Tuesday, September 21, 2010

Cinewise Throwback - Gone Baby Gone (2007)

When I first moved out to Los Angeles just over three years ago, the first movie I saw in theaters was Rob Zombie's Halloween remake. 

It was not a promising start.

A month later we got Gone Baby Gone, a film that simultaneously reminded me why I loved Boston so much, and why I'd decided to move 3,000 miles away from it.  Ben Affleck's directorial debut is a striking testament to the power of cinema, to it's ability to make us think, make us feel, and make us do. 

Three years later, as Affleck's sophomore effort cements him as a film force, I look back at what I said about his debut then...

A three-year-old girl goes missing in a lower-middle class South Boston neighborhood. Her negligent singlemother is way too deep in coke and gangland activity to do much about it and her overzealous sister-in-law has turned the incident into a media circus. The solemn police captain has vowed that he will not rest until the girl is found, but three days in his team has nothing.

Tragic as it is, we’ve seen this before--on the daily news, in the paper, on Law and Order SVU, in the movies. 800,000 children are reported missing every year, with news of their disappearance permeating our society almost to the degree that abduction becomes as desensitizing a daily evil as political lies; a sound bite in our everyday soundtracks. It’s horribly sad but terribly true – most of us notice but devote little time to caring, maybe because we feel we’re powerless to stop it.

That’s how Patrick (Casey Affleck) and Angie (Michelle Monaghan) feel too.

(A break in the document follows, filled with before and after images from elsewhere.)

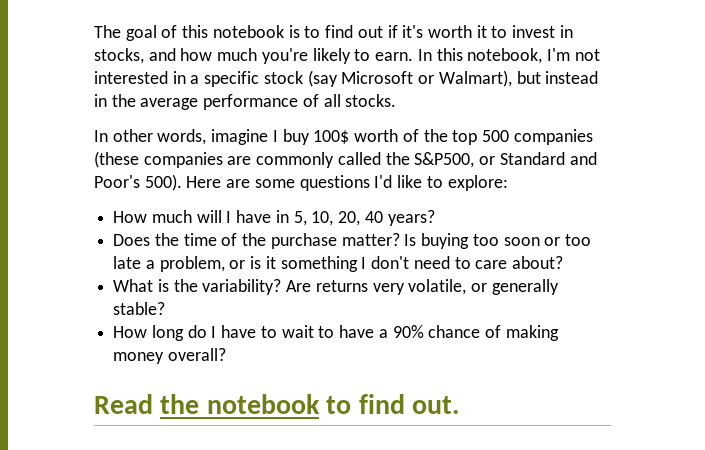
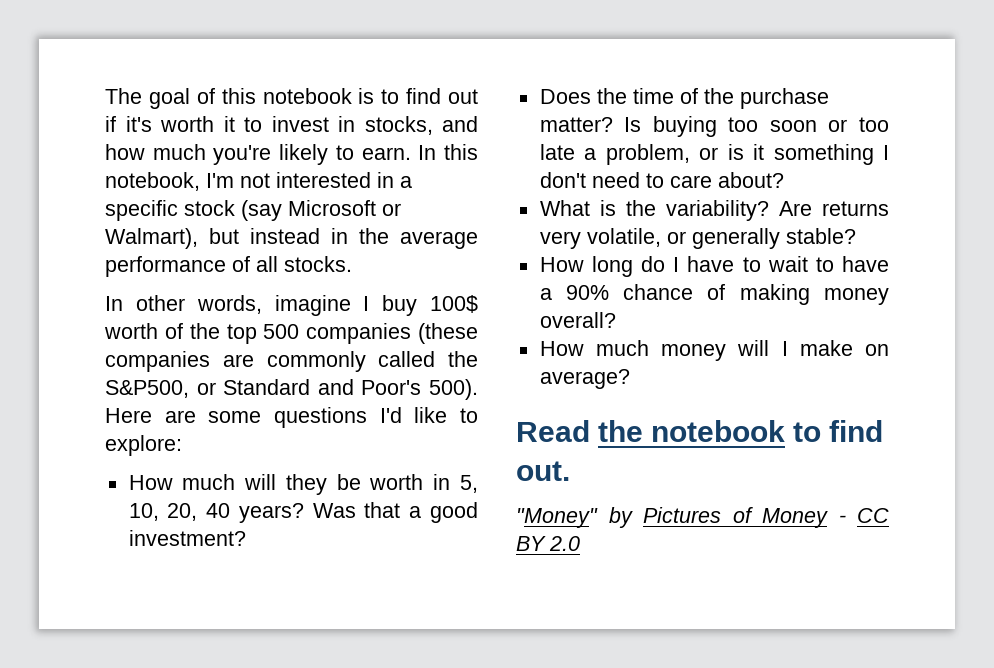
[226,210,272,223] I have -> [285,474,424,495] they be worth
(435, 218) none -> [312,502,479,523] [128,530,246,546] Was that a good investment?
(226, 354) none -> [539,340,889,361] [539,369,630,389] // How much money will I make on average?
(460, 405) none -> [516,507,889,528] [516,536,580,551] // "Money" by Pictures of Money - CC BY 2.0

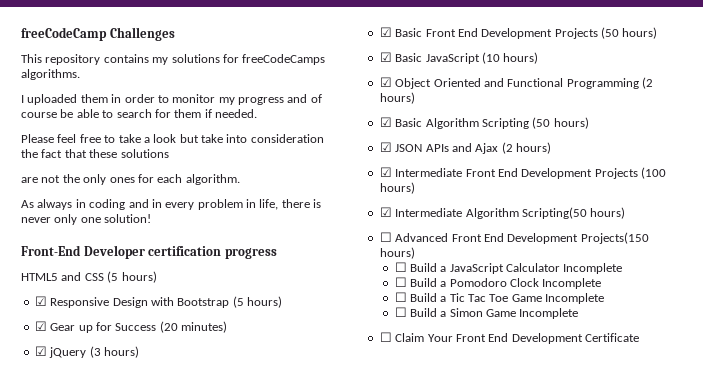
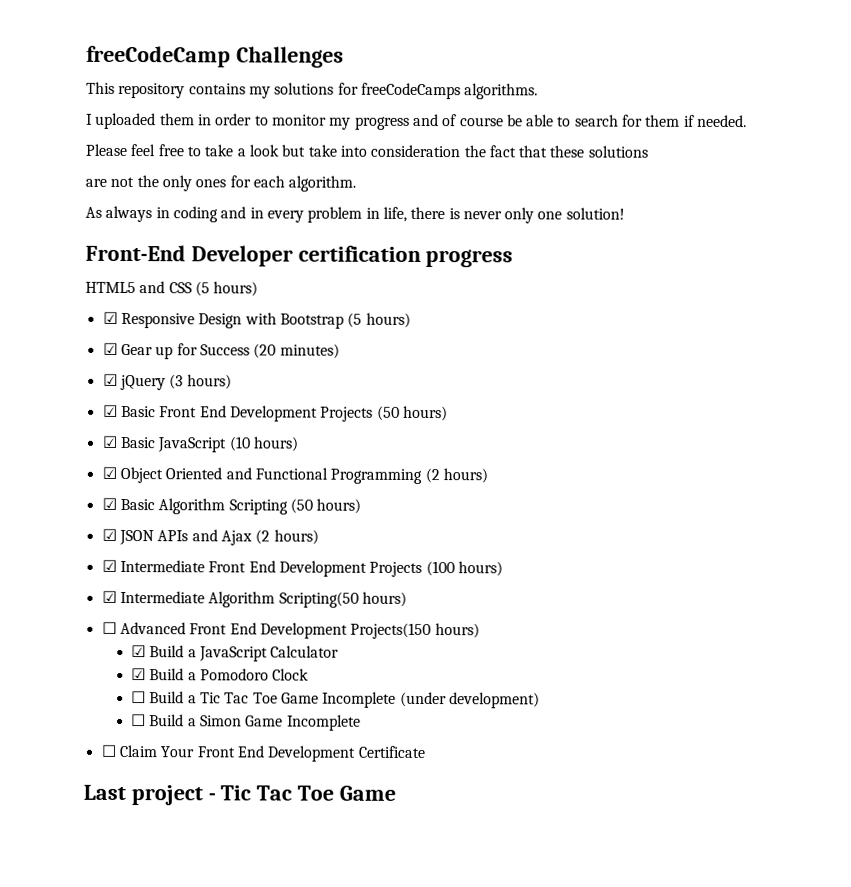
[394,262,407,272] ☐ -> [130,645,146,658] ☑
[563,263,623,274] [394,277,407,287] Incomplete // ☐ -> [130,668,146,681] // ☑
[542,278,602,289] Incomplete -> (310, 674) none
(605, 298) none -> [399,691,540,709] (under development)
(639, 337) none -> [83,784,396,806] // Last project - Tic Tac Toe Game

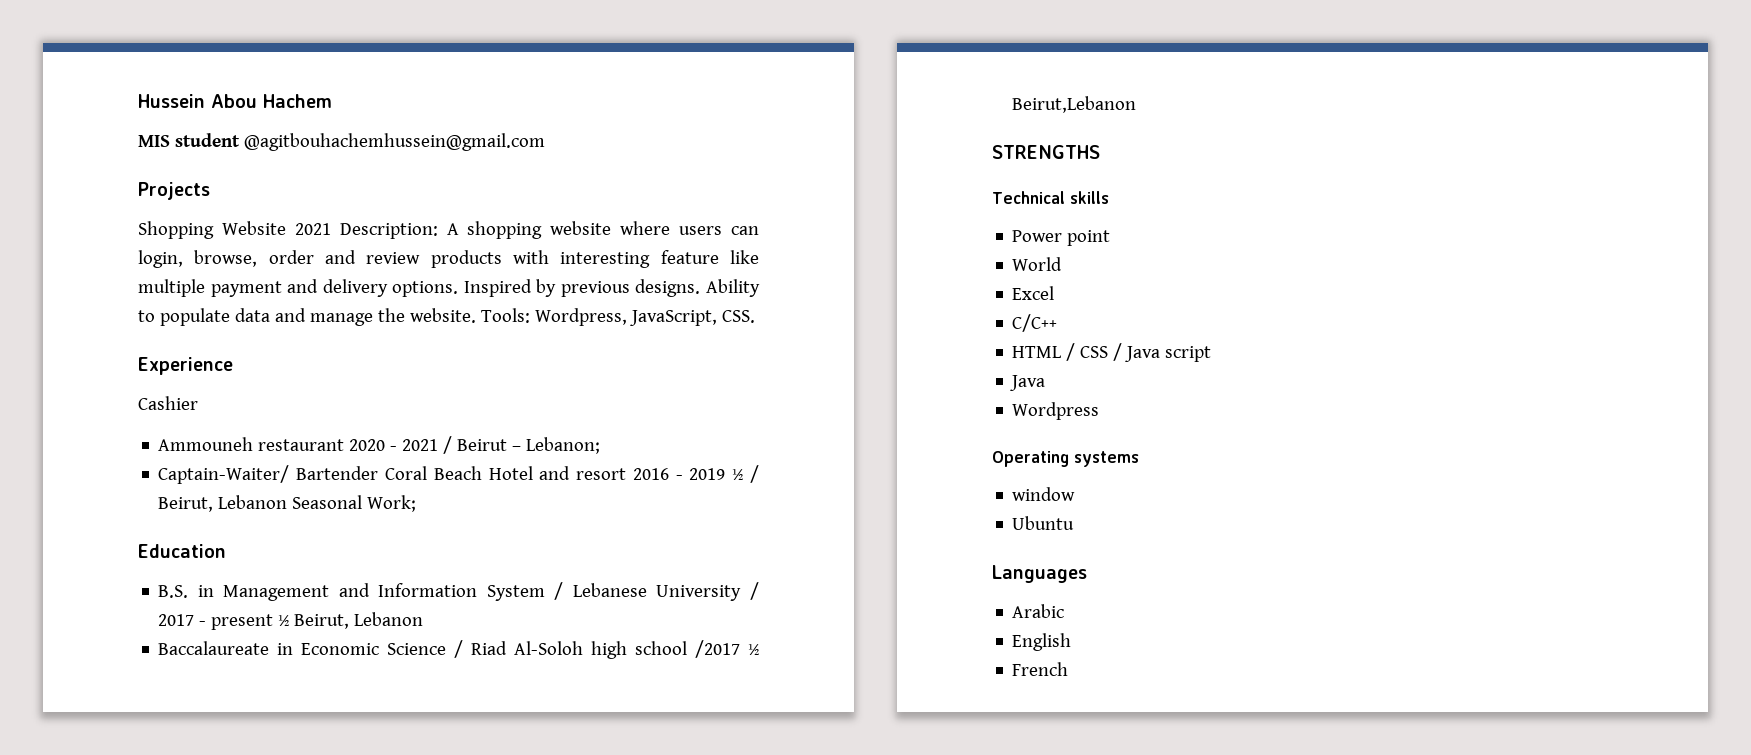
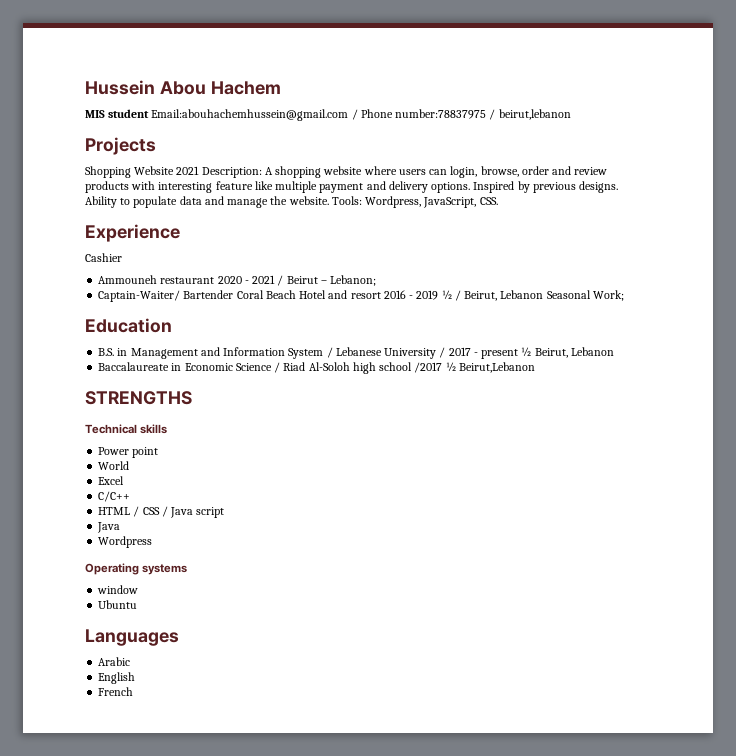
[243,133,545,151] @agitbouhachemhussein@gmail.com -> [151,109,571,121] Email:abouhachemhussein@gmail.com / Phone number:78837975 / beirut,lebanon

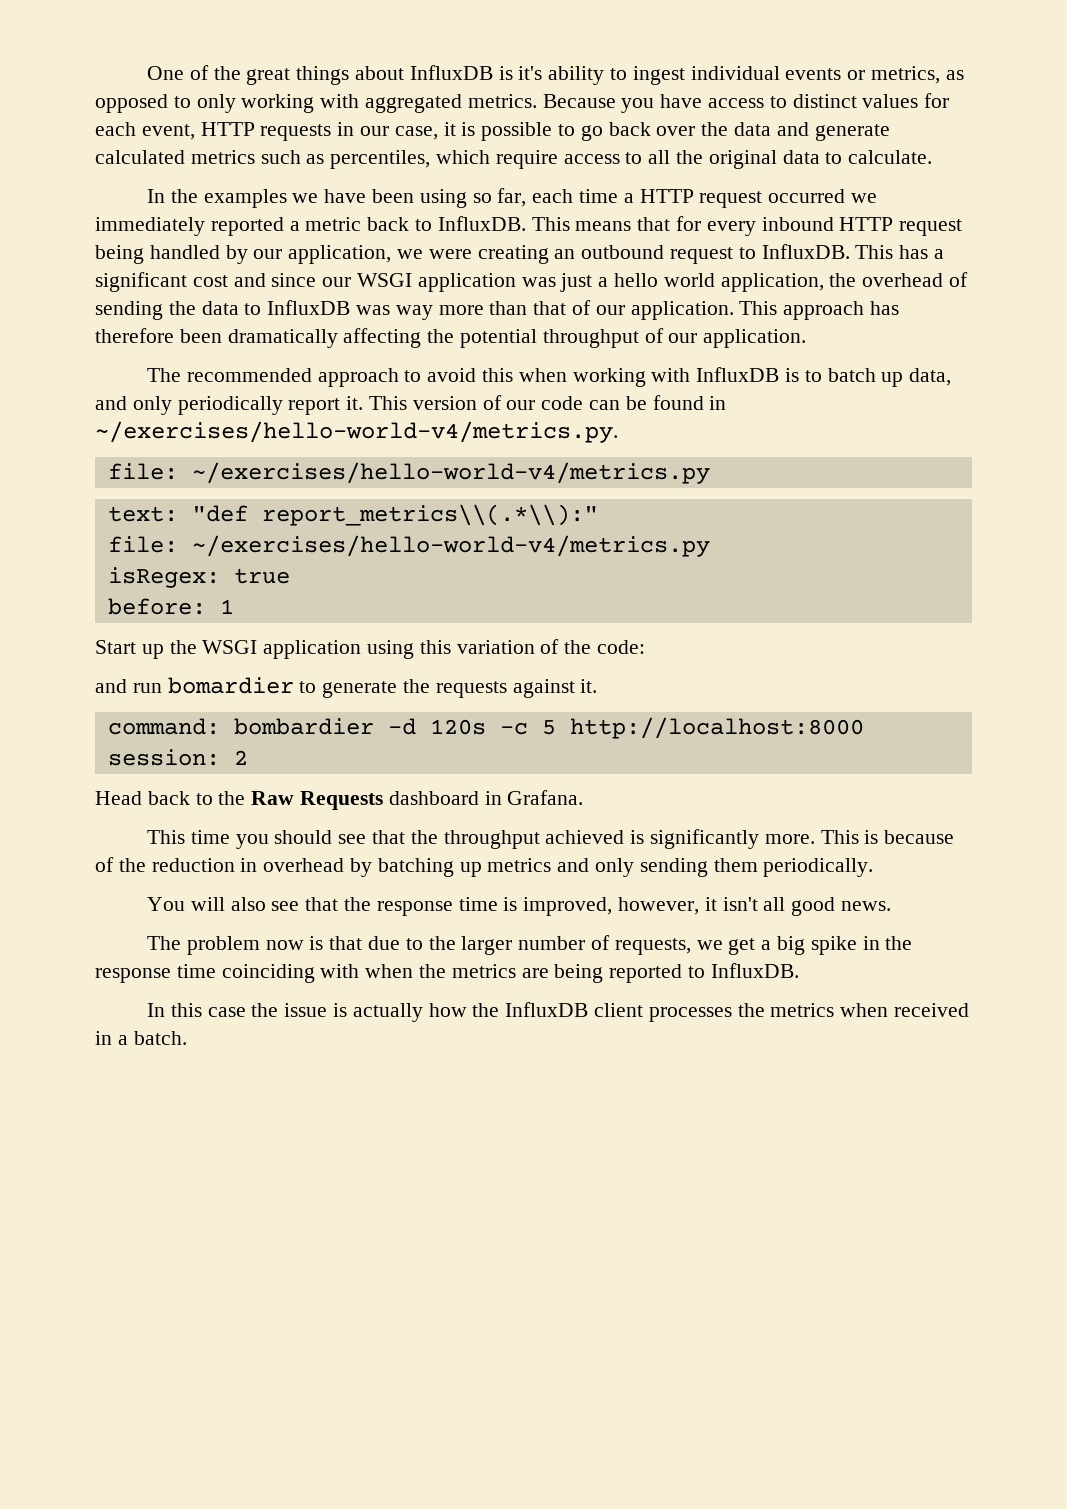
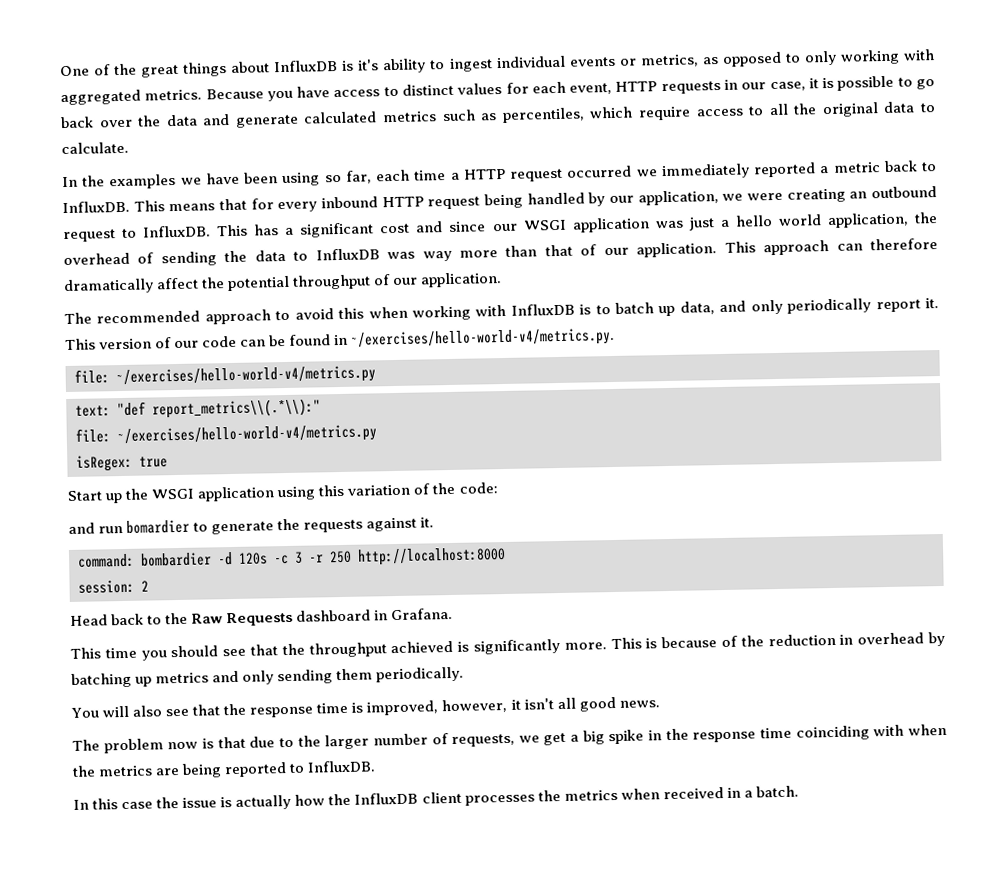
[870,301,900,315] [95,328,422,348] has therefore been dramatically affecting -> [836,238,939,251] [63,277,200,295] can therefore dramatically affect
[107,598,234,615] // before: 1 -> (168, 462) none
[541,720,556,735] 5 -> [294,550,352,564] 3 -r 250

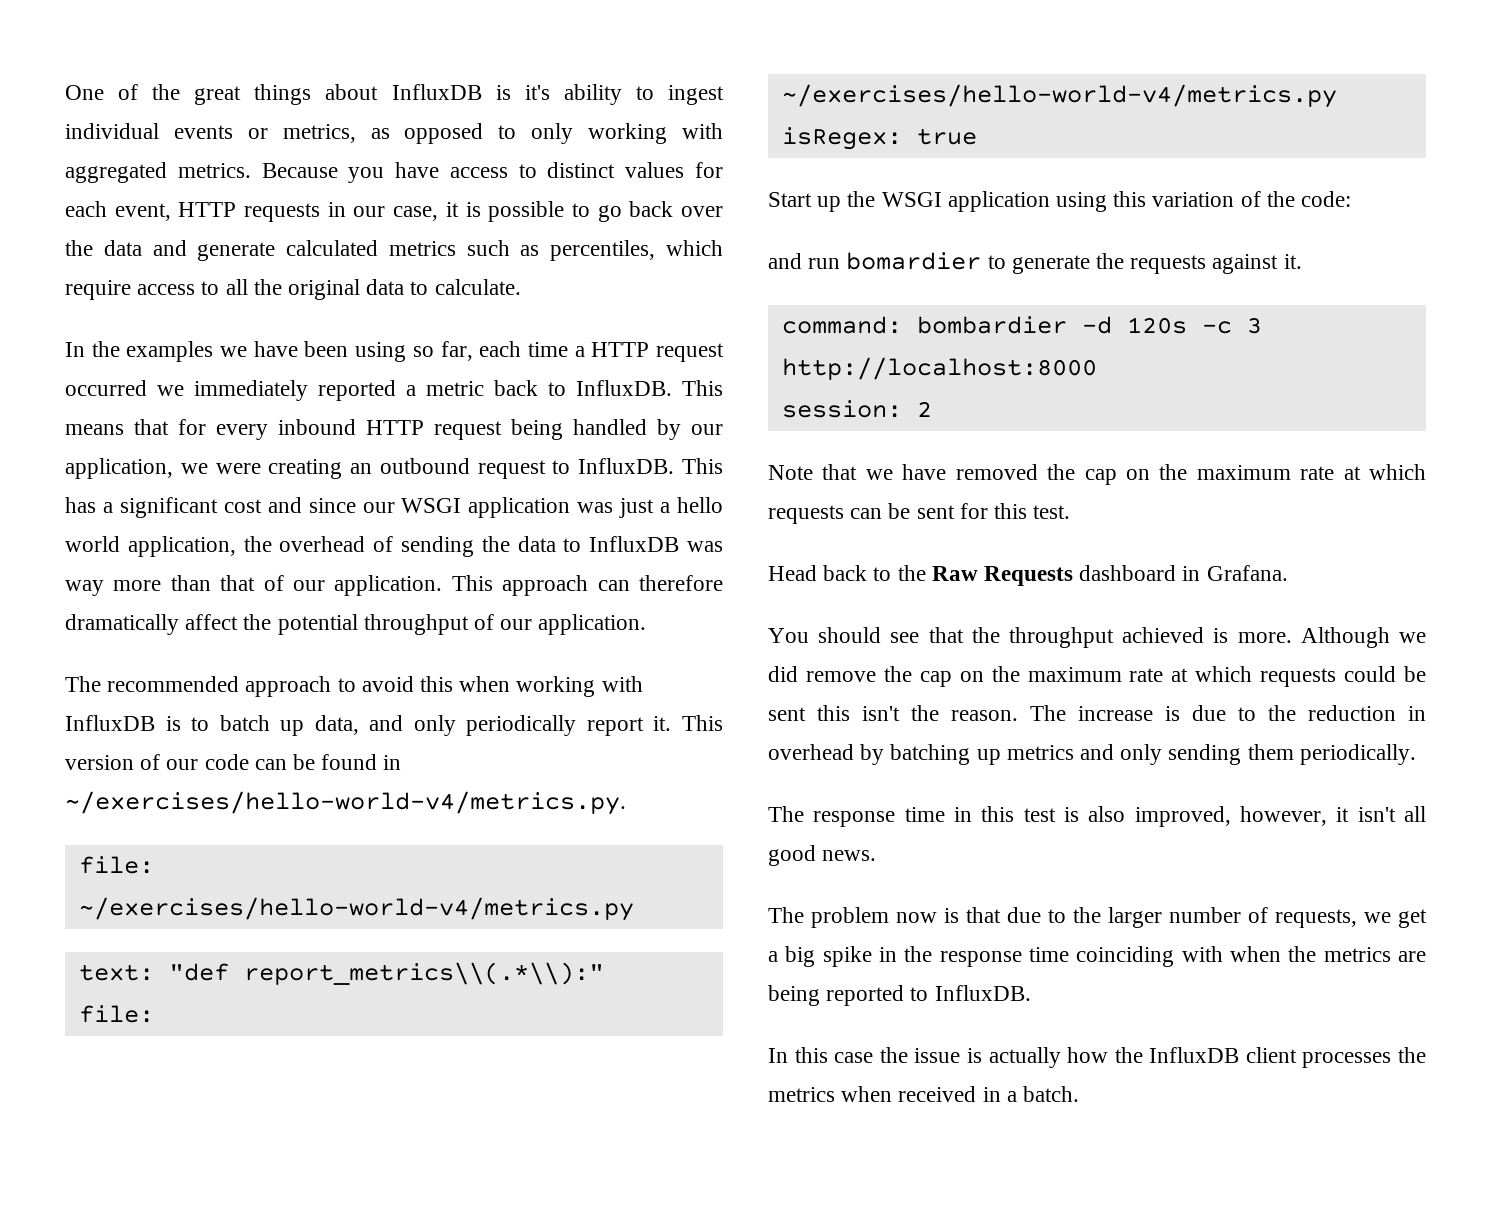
[309,550,352,564] -r 250 -> (1262, 325) none
(149, 586) none -> [768,464,1426,485] [768,503,1071,524] // Note that we have removed the cap on the maximum rate at which requests can be sent for this test.
[70,647,167,661] This time you -> [768,628,809,643] You
[473,635,738,655] significantly more. This is because of -> [1237,627,1426,648] [768,666,1426,687] [768,705,1256,721] more. Although we did remove the cap on the maximum rate at which requests could be sent this isn't the reason. The increase is due to
[71,702,364,718] You will also see that the response time is -> [768,806,1126,827] The response time in this test is also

A couple of small time private detectives more experienced in finding deadbeat dads than their downtrodden children, they see the case on the news, react with the obligatory “this is horrible” moral toss-off, then try to avoid thinking about it. They certainly don’t want anything to do with the case when the sister-in-law and her brother come knocking – it’s not really their thing. What can they do? Ten minutes later, they’re not only convinced but on their way to devoted…and so are we.

Based on the novel by Dennis Lehane and adapted/directed by Casey’s fallen star brother Ben, Gone Baby Gone is a powerful and intimate journey to the other side of the sound bite, delving deep into the waters of societal obligation and moral ambiguity, and immersing itself in the case we’d rather avoid. As Patrick and Angie dig deeper into the case, sorting through family dysfunction, unwritten neighborhood laws and policemen with ulterior motives, we fall back into that familiar Mystic River world (another Lehane-based gem), amazed by the complexities of both the light and the dark sides of the human heart. This movie both blew me away and left me horribly distraught.

Why? Because all emotional stereotypes forgotten, this is one heck of a detective story, one in which right and wrong are not always clearly defined. The acting (from Morgan Freeman and Ed Harris as cops to Amy Ryan as the unkempt mother, to Affleck and his “Actor of the Year” campaign) is a work of understated brilliance, the story deceptively intricate and the direction an atmospheric masterpiece.

Never has the reality of Boston been captured like this. Whereas Marty glossed it over (in The Departed) and Clint painted it grey, Ben Affleck (Ben Affleck the director!) gives it authenticity. He captures every crack in the sidewalk, every creak in the triple decker, every fading Red Sox B, never glorifying or degrading but laying it out there as true. We can chalk it up to his native son status or Lehane’s incredible story foundation, but Affleck succeeds where most first time directors fail (and perhaps finally puts his bad rap to rest).

Personal and challenging, Gone Baby Gone is one heck of a movie. It’s at least as good as (if not better than) the movies mentioned above, and is most certainly the best film I’ve seen this year.